Anna’s hands locked in a striking pose when she saw it and exhaled with force, “Shit, that’s Doc.” 
   I saw where her focus went mid-dance. The white arrow of a wake heralded more tension jetting across the Channel at eighty-knots in our direction.

 The boat was close enough for its wake to be seen with the naked eye. There were no trees anywhere except the ones sheltered in the ravines. No seed but thistle, scrub sage, and thorny barberry, had time to plant itself here where unrelenting winds blew across the top of the island. And Anna had been close to being blown away too.
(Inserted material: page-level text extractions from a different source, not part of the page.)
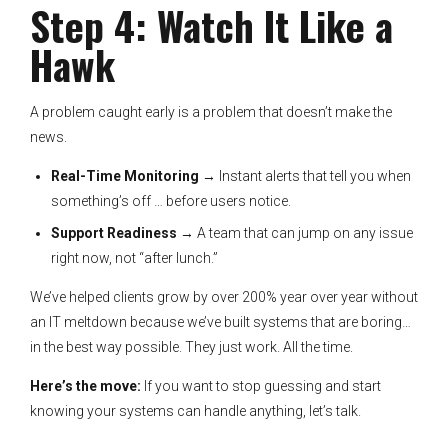
Step 4: Watch It Like a
Hawk
A problem caught early is a problem that doesn’t make the
news.
Real-Time Monitoring
→ Instant alerts that tell you when
something’s off … before users notice.
Support Readiness
→ A team that can jump on any issue
right now, not “after lunch.”
We’ve helped clients grow by over 200% year over year without
an IT meltdown because we’ve built systems that are boring…
in the best way possible. They just work. All the time.
Here’s the move:
If you want to stop guessing and start
knowing your systems can handle anything, let’s talk.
Maybe she didn’t care and loved dancing on the edge. That was okay with me because, in times like these, I needed the gut-string pulled tight as an e-string on a Stradivarius. The unknown foe out on the sea and the sexual tension of a taboo young woman tightened the wire of my consciousness.
She was right. The chances were a thousand to one it against it being anyone else’s boat other than Doc’s. I felt my nakedness. Damn, it would have been good to have the binoculars from this vantage. A sniper rifle would have been great too but my only weapon was left under a pile of clothes in the cabin of the boat. Not that it was of any use up there but I would've never left my piece out of reach in a combat zone. From that day one we were in the zone for sure. Then the wake turned towards Prisoner’s Harbor. 
I said, “Might be nothing. Let’s go back.”
Her elfish grin told me she knew it was beginning and she loved the action so much she gut-laughed and shouted, “Ha-Ha! Yeh, let’s go!”
 “Right, let’s go.” Thinking of the Cigarette boat, hoping it wasn’t Yuri at the helm, I wanted to fly down to the Sherlock, strap on the Browning, and listen to whatever chatter came out of the scanner. I felt no rocks underfoot nor spine on my bare legs all the way down to the water with Anna a few leaps and twists on the terrain behind this time. I was alive and no longer on hold. As soon as we got down to the beach, I challenged, “Let’s race to the boat. Loser cooks!”
Exhilarated, I ran across the beach and dove into the water before she could answer, believing that I would beat her to the boat. I’m a damned good swimmer and was sure I could take her by a couple lengths but, in spite of my exuberance, the girl’s athletic prowess had me punched out half way there when she dunked my head as she passed and I grabbed at a kicking foot. She shook loose and put a length ahead of me before we got to the boat. She kicked my ass.
I mocked a weak protest while we hung on to the diver’s ladder over the stern, “Foul! You made contact!”
“Rules of engagement!” She fired back, “Do you see a referee around here? Where there’s no referee, there are no rules.”